> [Task details] Identify every line in the records that contains the string "用户确认收货" and copy each of those lines.

[Stored dataset items]
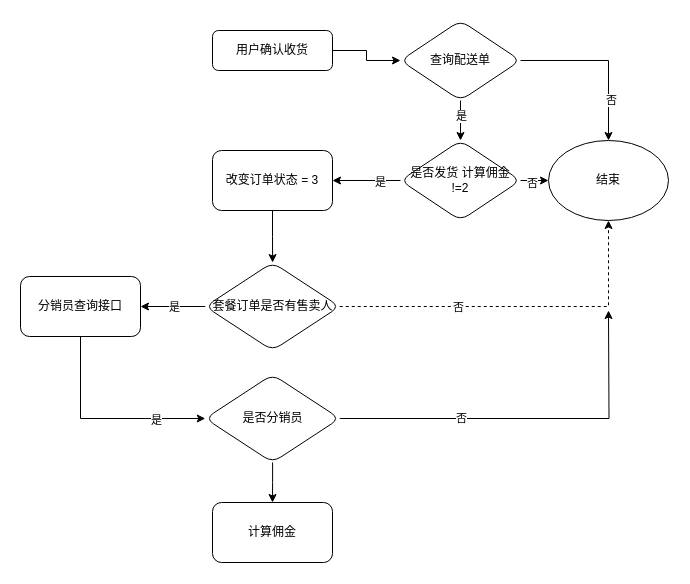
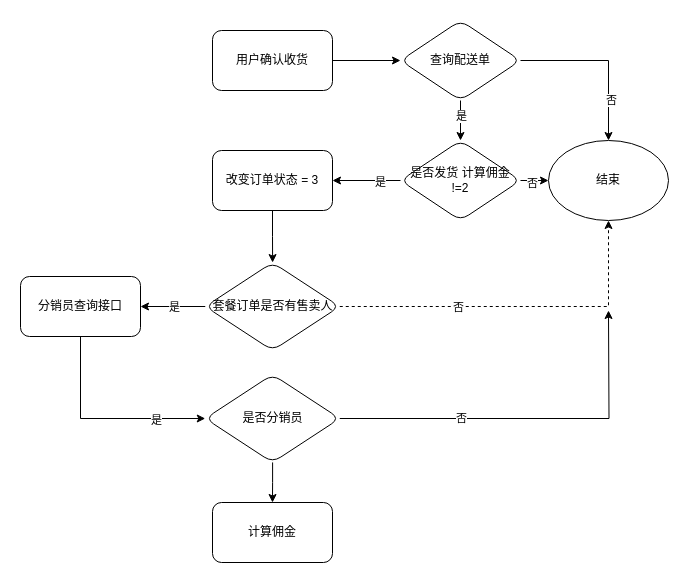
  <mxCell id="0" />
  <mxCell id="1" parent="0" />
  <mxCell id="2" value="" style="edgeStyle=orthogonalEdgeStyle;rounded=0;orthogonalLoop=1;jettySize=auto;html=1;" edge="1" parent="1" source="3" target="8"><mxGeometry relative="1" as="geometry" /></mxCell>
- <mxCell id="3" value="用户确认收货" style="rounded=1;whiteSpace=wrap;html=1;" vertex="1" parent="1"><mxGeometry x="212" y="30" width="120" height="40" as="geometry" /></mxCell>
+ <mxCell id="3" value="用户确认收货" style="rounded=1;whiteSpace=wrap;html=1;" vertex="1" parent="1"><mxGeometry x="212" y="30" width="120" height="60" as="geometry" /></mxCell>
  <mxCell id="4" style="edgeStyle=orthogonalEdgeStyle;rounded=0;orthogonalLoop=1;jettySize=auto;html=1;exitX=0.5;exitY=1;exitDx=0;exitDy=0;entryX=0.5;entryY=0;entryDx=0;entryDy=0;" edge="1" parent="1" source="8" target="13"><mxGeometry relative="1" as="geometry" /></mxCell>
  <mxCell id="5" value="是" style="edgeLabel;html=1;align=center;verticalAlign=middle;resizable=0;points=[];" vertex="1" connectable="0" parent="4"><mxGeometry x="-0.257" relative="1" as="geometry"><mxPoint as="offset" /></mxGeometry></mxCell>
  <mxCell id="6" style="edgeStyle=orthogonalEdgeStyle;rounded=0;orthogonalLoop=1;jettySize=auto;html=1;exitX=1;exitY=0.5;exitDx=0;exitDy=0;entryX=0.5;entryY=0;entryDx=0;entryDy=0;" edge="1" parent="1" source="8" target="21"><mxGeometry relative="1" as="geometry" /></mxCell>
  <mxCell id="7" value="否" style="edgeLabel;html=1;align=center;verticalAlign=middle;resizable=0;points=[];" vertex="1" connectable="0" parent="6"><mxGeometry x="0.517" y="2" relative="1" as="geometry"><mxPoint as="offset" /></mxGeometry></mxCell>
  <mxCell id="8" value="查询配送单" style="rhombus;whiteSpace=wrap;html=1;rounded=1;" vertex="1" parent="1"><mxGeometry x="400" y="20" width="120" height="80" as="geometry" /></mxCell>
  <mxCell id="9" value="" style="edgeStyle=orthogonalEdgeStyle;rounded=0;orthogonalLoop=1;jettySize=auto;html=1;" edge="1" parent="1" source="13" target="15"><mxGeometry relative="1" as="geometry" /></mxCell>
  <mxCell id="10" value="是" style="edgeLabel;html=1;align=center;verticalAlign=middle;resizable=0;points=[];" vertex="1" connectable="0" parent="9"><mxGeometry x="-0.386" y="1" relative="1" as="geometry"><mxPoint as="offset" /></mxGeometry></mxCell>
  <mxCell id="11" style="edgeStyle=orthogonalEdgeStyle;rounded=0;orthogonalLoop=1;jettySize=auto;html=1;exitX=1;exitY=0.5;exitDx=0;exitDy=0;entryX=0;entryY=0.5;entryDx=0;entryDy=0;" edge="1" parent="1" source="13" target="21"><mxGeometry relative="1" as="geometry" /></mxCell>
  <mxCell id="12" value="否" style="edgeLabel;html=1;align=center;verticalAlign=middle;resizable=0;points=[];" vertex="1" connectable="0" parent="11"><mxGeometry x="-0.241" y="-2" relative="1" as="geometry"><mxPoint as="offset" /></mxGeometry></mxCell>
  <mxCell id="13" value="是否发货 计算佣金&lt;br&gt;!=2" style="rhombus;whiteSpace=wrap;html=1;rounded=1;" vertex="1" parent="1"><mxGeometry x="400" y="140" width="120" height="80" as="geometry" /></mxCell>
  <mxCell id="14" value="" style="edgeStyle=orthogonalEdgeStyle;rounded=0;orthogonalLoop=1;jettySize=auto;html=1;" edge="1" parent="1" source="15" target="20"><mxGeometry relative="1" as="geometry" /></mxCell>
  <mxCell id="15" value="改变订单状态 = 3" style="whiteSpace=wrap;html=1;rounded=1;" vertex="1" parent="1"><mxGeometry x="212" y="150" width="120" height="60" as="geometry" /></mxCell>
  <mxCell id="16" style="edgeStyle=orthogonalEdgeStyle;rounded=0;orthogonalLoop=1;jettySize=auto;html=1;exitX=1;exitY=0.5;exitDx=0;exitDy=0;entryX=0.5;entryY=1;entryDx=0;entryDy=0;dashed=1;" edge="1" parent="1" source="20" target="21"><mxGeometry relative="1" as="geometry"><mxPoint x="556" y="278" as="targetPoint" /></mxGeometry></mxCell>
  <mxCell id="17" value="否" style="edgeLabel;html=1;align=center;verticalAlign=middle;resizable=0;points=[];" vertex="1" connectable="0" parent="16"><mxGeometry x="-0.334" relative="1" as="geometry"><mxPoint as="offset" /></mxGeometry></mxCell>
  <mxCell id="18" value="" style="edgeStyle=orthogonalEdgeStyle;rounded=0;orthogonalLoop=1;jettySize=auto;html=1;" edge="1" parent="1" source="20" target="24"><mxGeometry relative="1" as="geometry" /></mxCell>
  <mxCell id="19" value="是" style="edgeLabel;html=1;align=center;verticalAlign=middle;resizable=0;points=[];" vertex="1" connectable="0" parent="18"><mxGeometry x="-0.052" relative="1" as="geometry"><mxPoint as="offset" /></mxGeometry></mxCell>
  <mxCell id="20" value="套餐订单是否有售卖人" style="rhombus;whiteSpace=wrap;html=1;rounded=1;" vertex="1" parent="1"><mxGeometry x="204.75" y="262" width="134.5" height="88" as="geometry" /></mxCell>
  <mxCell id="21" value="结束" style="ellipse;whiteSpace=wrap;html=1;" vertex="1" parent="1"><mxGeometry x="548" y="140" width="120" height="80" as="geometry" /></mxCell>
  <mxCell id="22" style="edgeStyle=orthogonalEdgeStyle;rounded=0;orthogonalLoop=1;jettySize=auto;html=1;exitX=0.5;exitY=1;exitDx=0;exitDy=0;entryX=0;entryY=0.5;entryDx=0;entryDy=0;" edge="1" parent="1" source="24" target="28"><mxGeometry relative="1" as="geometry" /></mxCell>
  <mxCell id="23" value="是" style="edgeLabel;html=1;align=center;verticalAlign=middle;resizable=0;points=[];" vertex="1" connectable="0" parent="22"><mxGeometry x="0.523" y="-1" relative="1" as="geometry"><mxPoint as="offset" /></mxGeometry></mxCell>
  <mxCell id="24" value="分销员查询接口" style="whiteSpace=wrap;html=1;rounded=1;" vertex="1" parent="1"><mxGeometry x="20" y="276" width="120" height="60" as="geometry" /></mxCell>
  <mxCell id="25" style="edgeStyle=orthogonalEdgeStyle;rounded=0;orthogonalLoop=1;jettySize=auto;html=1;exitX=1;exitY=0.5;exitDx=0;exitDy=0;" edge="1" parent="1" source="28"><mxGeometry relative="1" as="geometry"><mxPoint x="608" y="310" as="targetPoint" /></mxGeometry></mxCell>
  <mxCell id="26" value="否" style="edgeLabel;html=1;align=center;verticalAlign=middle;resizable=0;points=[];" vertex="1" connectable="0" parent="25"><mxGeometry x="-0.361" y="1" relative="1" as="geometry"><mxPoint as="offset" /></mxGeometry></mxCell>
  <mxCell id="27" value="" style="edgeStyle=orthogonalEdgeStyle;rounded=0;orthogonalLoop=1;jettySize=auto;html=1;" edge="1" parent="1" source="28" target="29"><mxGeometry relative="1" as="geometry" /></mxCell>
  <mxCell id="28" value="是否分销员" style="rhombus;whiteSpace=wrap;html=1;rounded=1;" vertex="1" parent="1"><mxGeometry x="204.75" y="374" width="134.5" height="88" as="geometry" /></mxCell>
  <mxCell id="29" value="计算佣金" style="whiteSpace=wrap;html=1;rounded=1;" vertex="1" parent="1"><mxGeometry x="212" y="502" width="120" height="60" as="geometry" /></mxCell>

> [Completed exercise]
- <mxCell id="3" value="用户确认收货" style="rounded=1;whiteSpace=wrap;html=1;" vertex="1" parent="1"><mxGeometry x="212" y="30" width="120" height="40" as="geometry" /></mxCell>
+ <mxCell id="3" value="用户确认收货" style="rounded=1;whiteSpace=wrap;html=1;" vertex="1" parent="1"><mxGeometry x="212" y="30" width="120" height="60" as="geometry" /></mxCell>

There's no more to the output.